Once you’ve attached an API object to a tool, you have full access to that object through the ApiHandler to perform requests to remote data. Remember that you must override the _load_object_from_api method with logic instructing the tool with what to do with the API object. Let’s see an example on a the MangaCube tool after we’ve attached the marvin API, with a placeholder route, cubes/{plateifu}/ to access information for a galaxy with a given plateifu.

class MangaCube(Spectrum):
    """ Class representing a MaNGA IFU datacube for a single galaxy """
    specutils_format: str = 'MaNGA cube'
    _api = ('marvin', 'cubes/{plateifu}/')

    def _load_object_from_api(self):
        # send the request
        self.remote.client.request(method='post', data={'release': self.release})

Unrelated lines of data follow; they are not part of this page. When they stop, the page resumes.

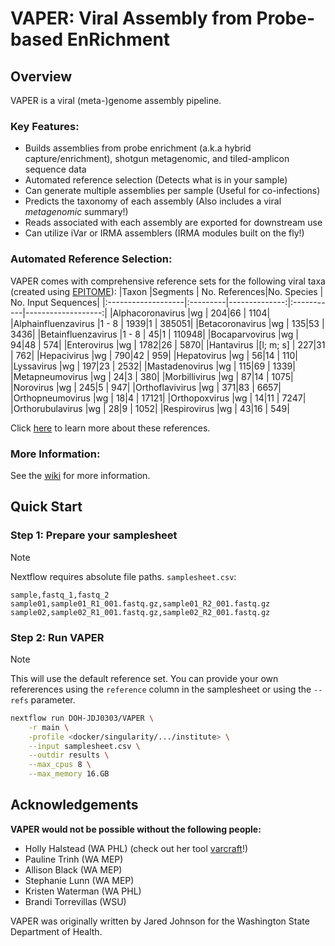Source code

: # VAPER: Viral Assembly from Probe-based EnRichment
## Overview
VAPER is a viral (meta-)genome assembly pipeline.
### Key Features:
-  Builds assemblies from probe enrichment (a.k.a hybrid capture/enrichment), shotgun metagenomic, and tiled-amplicon sequence data
-  Automated reference selection (Detects what is in your sample)
-  Can generate multiple assemblies per sample (Useful for co-infections)
-  Predicts the taxonomy of each assembly (Also includes a viral *metagenomic* summary!)
-  Reads associated with each assembly are exported for downstream use
-  Can utilize iVar or IRMA assemblers (IRMA modules built on the fly!)

### Automated Reference Selection:
VAPER comes with comprehensive reference sets for the following viral taxa (created using [EPITOME](https://github.com/DOH-JDJ0303/epitome)):
|Taxon               |Segments  | No. References|No. Species | No. Input Sequences|
|:-------------------|:---------|--------------:|:-----------|-------------------:|
|Alphacoronavirus    |wg        |            204|66          |                1104|
|Alphainfluenzavirus |1 - 8     |           1939|1           |              385051|
|Betacoronavirus     |wg        |            135|53          |                3436|
|Betainfluenzavirus  |1 - 8     |             45|1           |              110948|
|Bocaparvovirus      |wg        |             94|48          |                 574|
|Enterovirus         |wg        |           1782|26          |                5870|
|Hantavirus          |[l; m; s] |            227|31          |                 762|
|Hepacivirus         |wg        |            790|42          |                 959|
|Hepatovirus         |wg        |             56|14          |                 110|
|Lyssavirus          |wg        |            197|23          |                2532|
|Mastadenovirus      |wg        |            115|69          |                1339|
|Metapneumovirus     |wg        |             24|3           |                 380|
|Morbillivirus       |wg        |             87|14          |                1075|
|Norovirus           |wg        |            245|5           |                 947|
|Orthoflavivirus     |wg        |            371|83          |                6657|
|Orthopneumovirus    |wg        |             18|4           |               17121|
|Orthopoxvirus       |wg        |             14|11          |                7247|
|Orthorubulavirus    |wg        |             28|9           |                1052|
|Respirovirus        |wg        |             43|16          |                 549|

Click [here](https://github.com/DOH-JDJ0303/vaper/blob/main/assets/reference_sets/EPITOME_2025-02-14.md) to learn more about these references.

### More Information:
See the [wiki](https://github.com/DOH-JDJ0303/VAPER/wiki) for more information.

## Quick Start
### Step 1: Prepare your samplesheet
> [!NOTE]
> Nextflow requires absolute file paths.
`samplesheet.csv`:

```csv
sample,fastq_1,fastq_2
sample01,sample01_R1_001.fastq.gz,sample01_R2_001.fastq.gz
sample02,sample02_R1_001.fastq.gz,sample02_R2_001.fastq.gz
```
### Step 2: Run VAPER
> [!NOTE]
> This will use the default reference set. You can provide your own refererences using the `reference` column in the samplesheet or using the `--refs` parameter.
```bash
nextflow run DOH-JDJ0303/VAPER \
    -r main \
    -profile <docker/singularity/.../institute> \
    --input samplesheet.csv \
    --outdir results \
    --max_cpus 8 \
    --max_memory 16.GB
```
## Acknowledgements
**VAPER would not be possible without the following people:**
- Holly Halstead (WA PHL) (check out her tool [varcraft](https://github.com/DOH-HNH0303/varcraft)!)
- Pauline Trinh (WA MEP)
- Allison Black (WA MEP)
- Stephanie Lunn (WA MEP)
- Kristen Waterman (WA PHL)
- Brandi Torrevillas (WSU)

VAPER was originally written by Jared Johnson for the Washington State Department of Health.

        # extract data from the response
        self.data = self.remote.client.data['data']
        self.mangaid = self.data['mangaid']
        self.ra = self.data['ra']
        self.dec = self.data['dec']

In the above example, we use the handler to perform an http POST request to the marvin API, passing along the release of the tool as a parameter. Note that the plateifu attribute automatically gets resolved into the url of the API. Once the request is successful, we access the response data and extract the “mangaid”, “RA” and “Dec” coordinates. For a more complete example, see the MangaCube tool.